- **Exercise brief**
In the records below, find the line with "возможностями и крутыми угрозами. Этот живой" and repeat exactly every line from it through the line with "هیچ سنخیتی با آنها ندارد...". Pictures stay out.

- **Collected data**
[Start of Attachment]

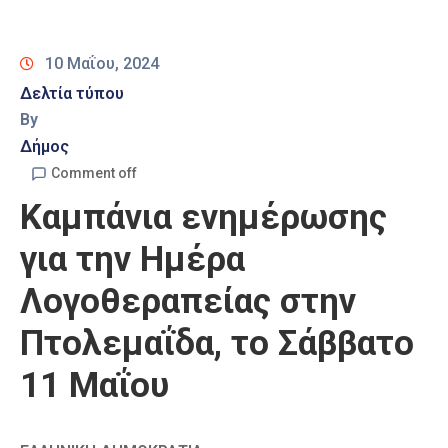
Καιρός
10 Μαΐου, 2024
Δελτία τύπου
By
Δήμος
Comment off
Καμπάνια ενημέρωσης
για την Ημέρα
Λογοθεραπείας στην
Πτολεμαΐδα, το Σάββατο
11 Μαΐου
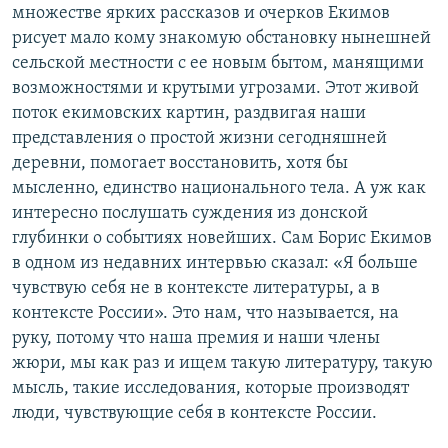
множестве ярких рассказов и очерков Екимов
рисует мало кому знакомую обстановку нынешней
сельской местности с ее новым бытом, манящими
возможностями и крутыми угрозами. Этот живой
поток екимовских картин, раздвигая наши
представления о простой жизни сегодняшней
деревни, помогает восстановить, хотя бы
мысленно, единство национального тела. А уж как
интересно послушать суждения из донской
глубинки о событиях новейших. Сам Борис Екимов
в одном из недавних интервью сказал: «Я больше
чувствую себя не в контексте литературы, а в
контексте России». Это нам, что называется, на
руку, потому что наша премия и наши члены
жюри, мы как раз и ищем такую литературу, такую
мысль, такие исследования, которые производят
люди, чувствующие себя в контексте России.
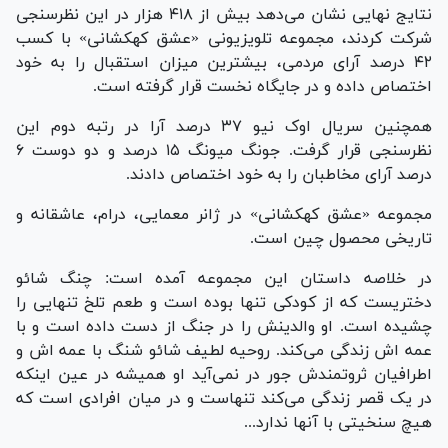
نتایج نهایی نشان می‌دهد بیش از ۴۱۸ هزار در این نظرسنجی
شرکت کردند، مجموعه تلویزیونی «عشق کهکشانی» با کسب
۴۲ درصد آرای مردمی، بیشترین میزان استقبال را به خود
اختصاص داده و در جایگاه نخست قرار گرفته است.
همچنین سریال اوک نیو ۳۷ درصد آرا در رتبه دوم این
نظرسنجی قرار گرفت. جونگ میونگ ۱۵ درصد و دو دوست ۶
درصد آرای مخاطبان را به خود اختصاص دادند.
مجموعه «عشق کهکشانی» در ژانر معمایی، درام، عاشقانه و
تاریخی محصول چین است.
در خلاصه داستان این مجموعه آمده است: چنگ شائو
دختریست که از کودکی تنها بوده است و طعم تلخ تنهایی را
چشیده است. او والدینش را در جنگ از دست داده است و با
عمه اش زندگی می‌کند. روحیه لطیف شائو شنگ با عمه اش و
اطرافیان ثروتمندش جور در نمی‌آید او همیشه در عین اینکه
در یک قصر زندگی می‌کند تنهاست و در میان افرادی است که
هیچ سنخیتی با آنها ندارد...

[End of Attachment]
[Start of Attachment]

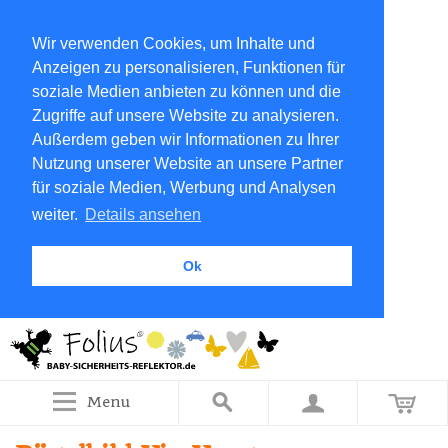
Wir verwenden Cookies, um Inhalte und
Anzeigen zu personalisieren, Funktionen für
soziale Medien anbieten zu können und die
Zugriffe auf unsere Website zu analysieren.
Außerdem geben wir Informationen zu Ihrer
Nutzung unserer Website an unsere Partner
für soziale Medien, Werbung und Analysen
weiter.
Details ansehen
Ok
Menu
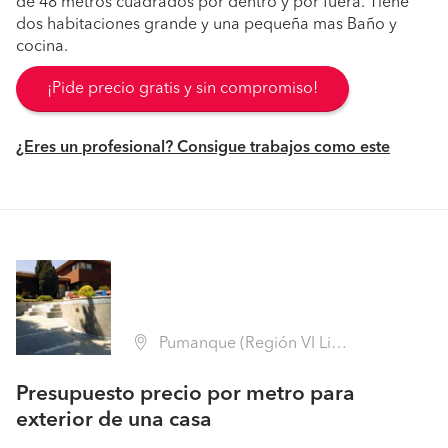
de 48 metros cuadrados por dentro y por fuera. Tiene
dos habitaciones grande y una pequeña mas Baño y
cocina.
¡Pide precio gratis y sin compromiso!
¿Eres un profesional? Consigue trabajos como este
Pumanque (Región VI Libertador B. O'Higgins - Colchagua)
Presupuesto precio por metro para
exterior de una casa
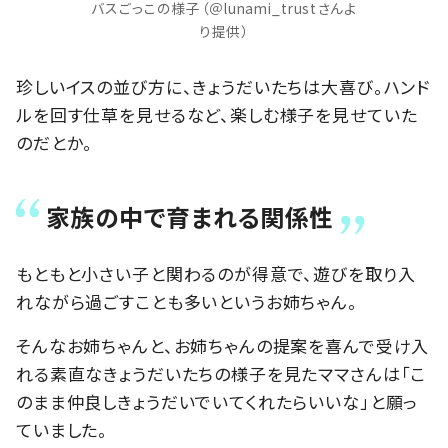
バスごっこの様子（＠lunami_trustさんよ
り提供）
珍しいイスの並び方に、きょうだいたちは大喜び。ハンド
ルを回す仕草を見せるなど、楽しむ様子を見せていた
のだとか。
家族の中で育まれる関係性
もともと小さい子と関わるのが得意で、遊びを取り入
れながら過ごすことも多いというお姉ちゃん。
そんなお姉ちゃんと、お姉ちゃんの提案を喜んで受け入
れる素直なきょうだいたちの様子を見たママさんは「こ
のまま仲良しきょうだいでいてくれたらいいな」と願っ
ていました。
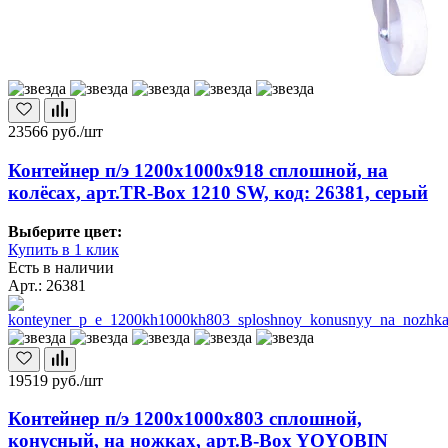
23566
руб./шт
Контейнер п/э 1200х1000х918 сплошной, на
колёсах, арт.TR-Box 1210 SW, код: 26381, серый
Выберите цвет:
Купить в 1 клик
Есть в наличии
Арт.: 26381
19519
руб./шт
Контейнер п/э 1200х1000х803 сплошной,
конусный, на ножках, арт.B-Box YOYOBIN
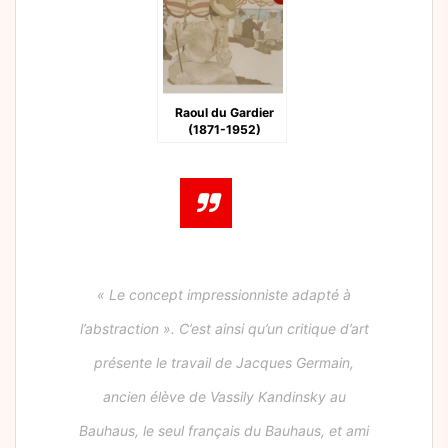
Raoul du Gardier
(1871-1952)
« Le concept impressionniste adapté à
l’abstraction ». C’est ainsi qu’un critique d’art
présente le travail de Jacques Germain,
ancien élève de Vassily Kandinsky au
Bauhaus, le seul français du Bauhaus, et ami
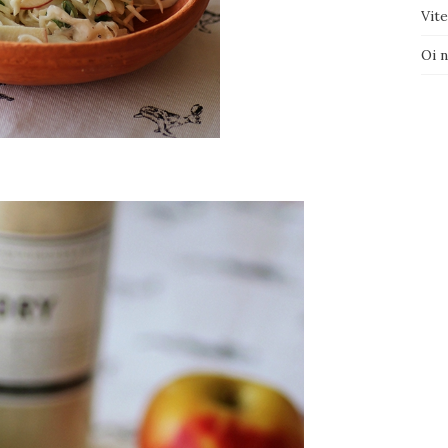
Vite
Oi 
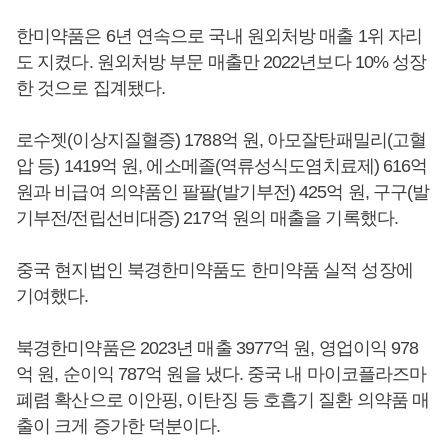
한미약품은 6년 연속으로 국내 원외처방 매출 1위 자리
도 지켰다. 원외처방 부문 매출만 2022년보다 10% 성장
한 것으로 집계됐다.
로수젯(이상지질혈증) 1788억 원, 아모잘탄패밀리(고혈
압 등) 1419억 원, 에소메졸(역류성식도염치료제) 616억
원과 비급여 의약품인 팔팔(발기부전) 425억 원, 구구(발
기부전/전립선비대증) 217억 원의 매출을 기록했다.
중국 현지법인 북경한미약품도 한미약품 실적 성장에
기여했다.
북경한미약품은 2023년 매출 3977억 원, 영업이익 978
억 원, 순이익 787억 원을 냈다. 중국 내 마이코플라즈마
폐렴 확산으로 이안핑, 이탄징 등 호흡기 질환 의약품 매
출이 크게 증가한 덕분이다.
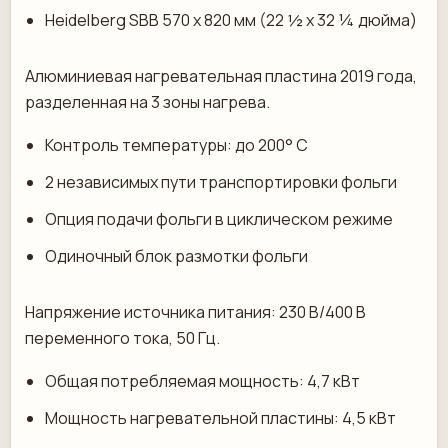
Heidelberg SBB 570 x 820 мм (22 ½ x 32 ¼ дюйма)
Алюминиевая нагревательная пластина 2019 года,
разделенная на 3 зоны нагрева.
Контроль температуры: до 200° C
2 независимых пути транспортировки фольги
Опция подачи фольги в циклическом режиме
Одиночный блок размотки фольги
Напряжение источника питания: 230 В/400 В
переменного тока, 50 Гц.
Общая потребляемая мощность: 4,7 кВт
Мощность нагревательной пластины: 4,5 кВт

[End of Attachment]

- **Task result**
возможностями и крутыми угрозами. Этот живой
поток екимовских картин, раздвигая наши
представления о простой жизни сегодняшней
деревни, помогает восстановить, хотя бы
мысленно, единство национального тела. А уж как
интересно послушать суждения из донской
глубинки о событиях новейших. Сам Борис Екимов
в одном из недавних интервью сказал: «Я больше
чувствую себя не в контексте литературы, а в
контексте России». Это нам, что называется, на
руку, потому что наша премия и наши члены
жюри, мы как раз и ищем такую литературу, такую
мысль, такие исследования, которые производят
люди, чувствующие себя в контексте России.
نتایج نهایی نشان می‌دهد بیش از ۴۱۸ هزار در این نظرسنجی
شرکت کردند، مجموعه تلویزیونی «عشق کهکشانی» با کسب
۴۲ درصد آرای مردمی، بیشترین میزان استقبال را به خود
اختصاص داده و در جایگاه نخست قرار گرفته است.
همچنین سریال اوک نیو ۳۷ درصد آرا در رتبه دوم این
نظرسنجی قرار گرفت. جونگ میونگ ۱۵ درصد و دو دوست ۶
درصد آرای مخاطبان را به خود اختصاص دادند.
مجموعه «عشق کهکشانی» در ژانر معمایی، درام، عاشقانه و
تاریخی محصول چین است.
در خلاصه داستان این مجموعه آمده است: چنگ شائو
دختریست که از کودکی تنها بوده است و طعم تلخ تنهایی را
چشیده است. او والدینش را در جنگ از دست داده است و با
عمه اش زندگی می‌کند. روحیه لطیف شائو شنگ با عمه اش و
اطرافیان ثروتمندش جور در نمی‌آید او همیشه در عین اینکه
در یک قصر زندگی می‌کند تنهاست و در میان افرادی است که
هیچ سنخیتی با آنها ندارد...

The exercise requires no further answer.